Уссаковский пихнул его к зеркалу.
– Мы приближаемся к ней, – сообщил командир. – Посмотри на себя. Прими это до конца, и тогда боль уйдет.
Таболин подгреб к переборке, включил светильник, но не успел заглянуть в зеркало. Череп сдавило со страшной силой. Глаза полезли из орбит. Что‑то распахнуло его рот изнутри. Тело охватил жар. Плечи подались вперед и вниз, утяжелились мускулами; руки и ноги распухли и удлинились, будто конечности больного проказой, их свело судорогой, которая заставила Таболина выгнуться и, как в бреду, завыть.
– Ишь как запел. Смотри, красавец, любуйся.

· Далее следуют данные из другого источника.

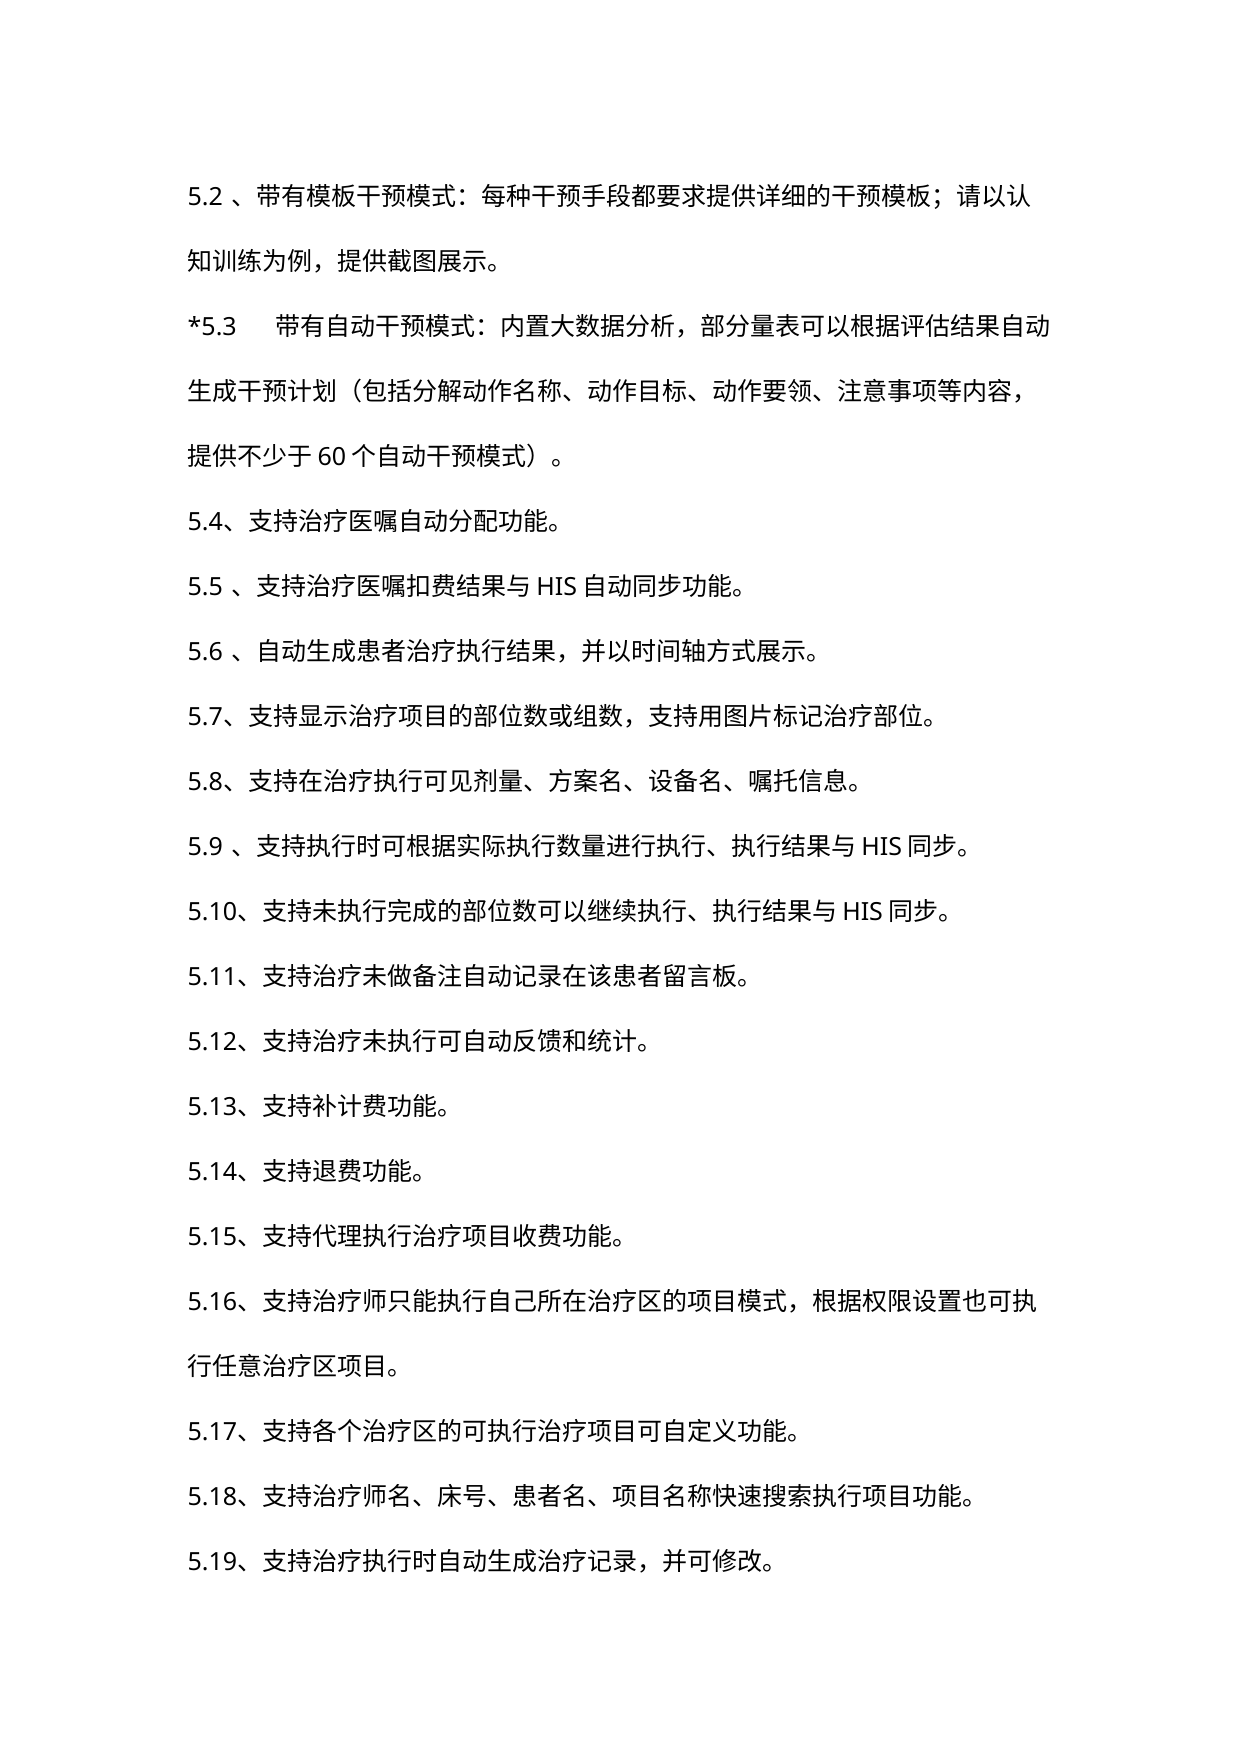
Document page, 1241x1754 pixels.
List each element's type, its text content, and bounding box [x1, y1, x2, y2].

list 5.14、支持退费功能。 [187, 1137, 1053, 1202]
list 5.12、支持治疗未执行可自动反馈和统计。 [187, 1007, 1053, 1072]
list 5.8、支持在治疗执行可见剂量、方案名、设备名、嘱托信息。 [187, 747, 1053, 812]
list 5.13、支持补计费功能。 [187, 1072, 1053, 1137]
list 5.10、支持未执行完成的部位数可以继续执行、执行结果与HIS同步。 [187, 877, 1053, 942]
list 5.7、支持显示治疗项目的部位数或组数，支持用图片标记治疗部位。 [187, 682, 1053, 747]
list 5.16、支持治疗师只能执行自己所在治疗区的项目模式，根据权限设置也可执行任意治疗区项目。 [187, 1267, 1053, 1397]
list 5.11、支持治疗未做备注自动记录在该患者留言板。 [187, 942, 1053, 1007]
list 5.9 、支持执行时可根据实际执行数量进行执行、执行结果与HIS同步。 [187, 812, 1053, 877]
list 5.6 、自动生成患者治疗执行结果，并以时间轴方式展示。 [187, 617, 1053, 682]
list 5.19、支持治疗执行时自动生成治疗记录，并可修改。 [187, 1527, 1053, 1592]
list 5.4、支持治疗医嘱自动分配功能。 [187, 487, 1053, 552]
list 5.2 、带有模板干预模式：每种干预手段都要求提供详细的干预模板；请以认知训练为例，提供截图展示。 [187, 162, 1053, 292]
list 5.15、支持代理执行治疗项目收费功能。 [187, 1202, 1053, 1267]
list 5.5 、支持治疗医嘱扣费结果与HIS自动同步功能。 [187, 552, 1053, 617]
list 5.18、支持治疗师名、床号、患者名、项目名称快速搜索执行项目功能。 [187, 1462, 1053, 1527]
list 5.17、支持各个治疗区的可执行治疗项目可自定义功能。 [187, 1397, 1053, 1462]
list *5.3 带有自动干预模式：内置大数据分析，部分量表可以根据评估结果自动生成干预计划（包括分解动作名称、动作目标、动作要领、注意事项等内容，提供不少于60个自动干预模式）。 [187, 292, 1053, 487]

Бортинженер увидел крупную морду, и огрубевшую кожу, и шерсть, и широкие ноздри, и сверкающие золотистые глаза, и прямые желтоватые клыки. Отражение привело его в ужас и восторг. Он ждал, когда его новое лицо стечет с черепа и закончится очередной сон, но внутреннее чутье, победившее аргументы рассудка, подсказывало: ничего реальнее в его жизни еще не происходило.
Ничего прекраснее.
Уссаковский стоял рядом. Два зверя.
– Ну, с этим разобрались, – раздалось гортанное бормотание командира. – Меняться будешь постоянно, полтора часа на один оборот станции, сам понимаешь. О бритве можешь забыть. Ладно, поплыли. Поиграем в вопросы‑ответы, и за работу. Распорядок дня никто не отменял.
Пылесборник рядом с каютой забился шерстью.

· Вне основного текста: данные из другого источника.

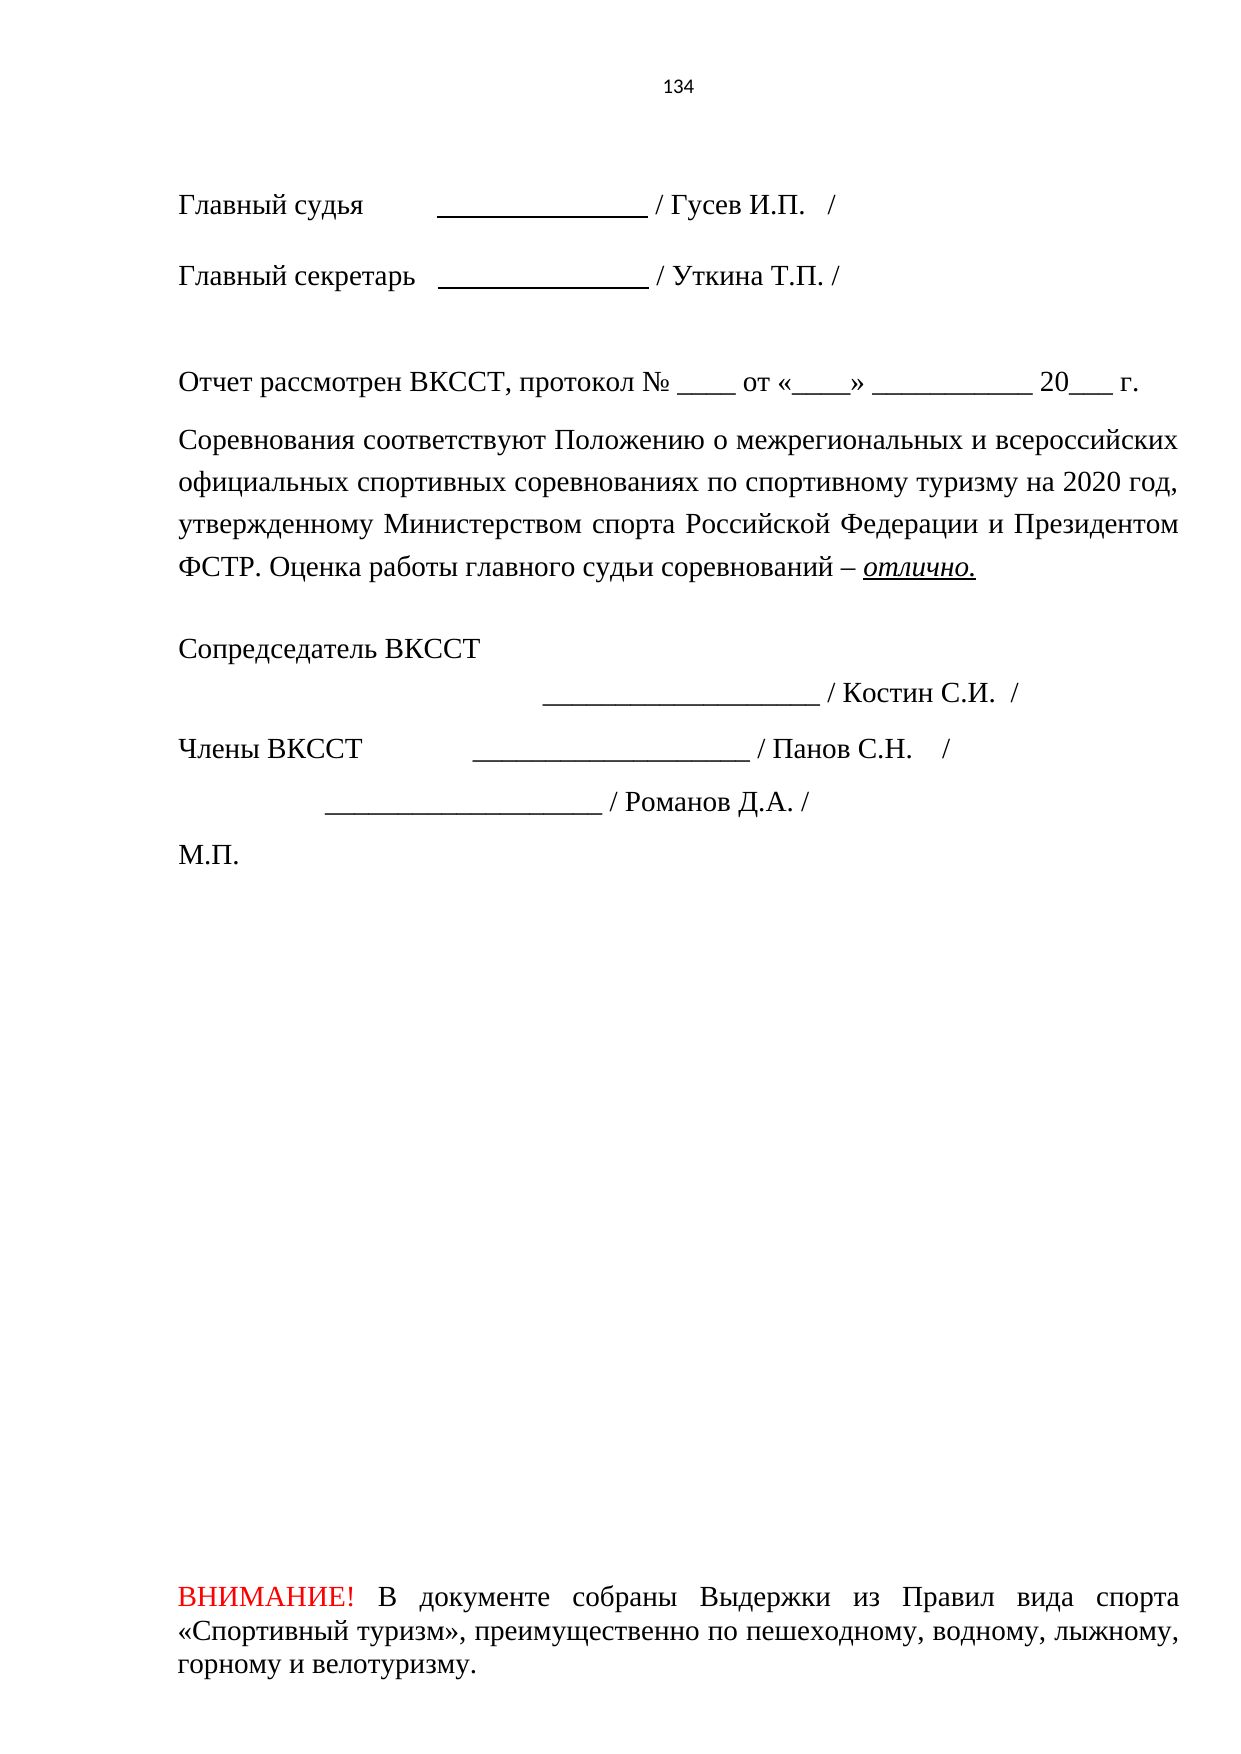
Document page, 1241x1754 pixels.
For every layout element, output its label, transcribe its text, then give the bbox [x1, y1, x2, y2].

text Сопредседатель ВКССТ [178, 631, 1179, 665]
text М.П. [178, 837, 1179, 871]
text Соревнования соответствуют Положению о межрегиональных и всероссийских официальных спортивных соревнованиях по спортивному туризму на 2020 год, утвержденному Министерством спорта Российской Федерации и Президентом ФСТР. Оценка работы главного судьи соревнований – отлично. [178, 422, 1179, 582]
text Члены ВКССТ ___________________ / Панов С.Н. / ___________________ / Романов Д.А. / [178, 731, 1179, 817]
text ___________________ / Костин С.И. / [177, 675, 1180, 708]
text Главный секретарь / Уткина Т.П. / [178, 258, 1179, 292]
text Отчет рассмотрен ВКССТ, протокол № ____ от «____» ___________ 20___ г. [178, 364, 1179, 397]
text Главный судья / Гусев И.П. / [178, 187, 1179, 221]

В служебном модуле было прохладнее, чем в каюте и функционально‑грузовом блоке. Таболин просто отметил это – его перестроившееся тело не волновала температура на борту станции. Звуки жизнедеятельности комплекса – шум вентиляторов, гул кондиционеров, щелчки «Воздуха» – сделались громче, назойливее, но бортинженер понял, что может приглушить их в своей голове за ненадобностью.
Обновленный экипаж собрался в просторном служебном модуле. Командир Уссаковский, бортинженеры Рюшин и Таболин, космонавт‑исследователь Кравуш. О судьбе Алиева, третьего члена экспедиции Уссаковского, догадаться было нетрудно.
Кравуш молча рылся в контейнере питания, избегая встречаться с Таболиным взглядом. Одутловатое щетинистое лицо; штаны и рубашка необъятного размера. Рюшин был в шортах, с обнаженным торсом – сплошные мышцы под жесткой черной порослью. Таболин испытал краткий прилив брезгливости к собственному костюму, который не снимал почти сутки.
– Налетай, – сказал командир.
Таболин выбрал кашу с кусочками мяса, фруктовые палочки из вишни, пудинг с тапиокой, кофе с сахаром.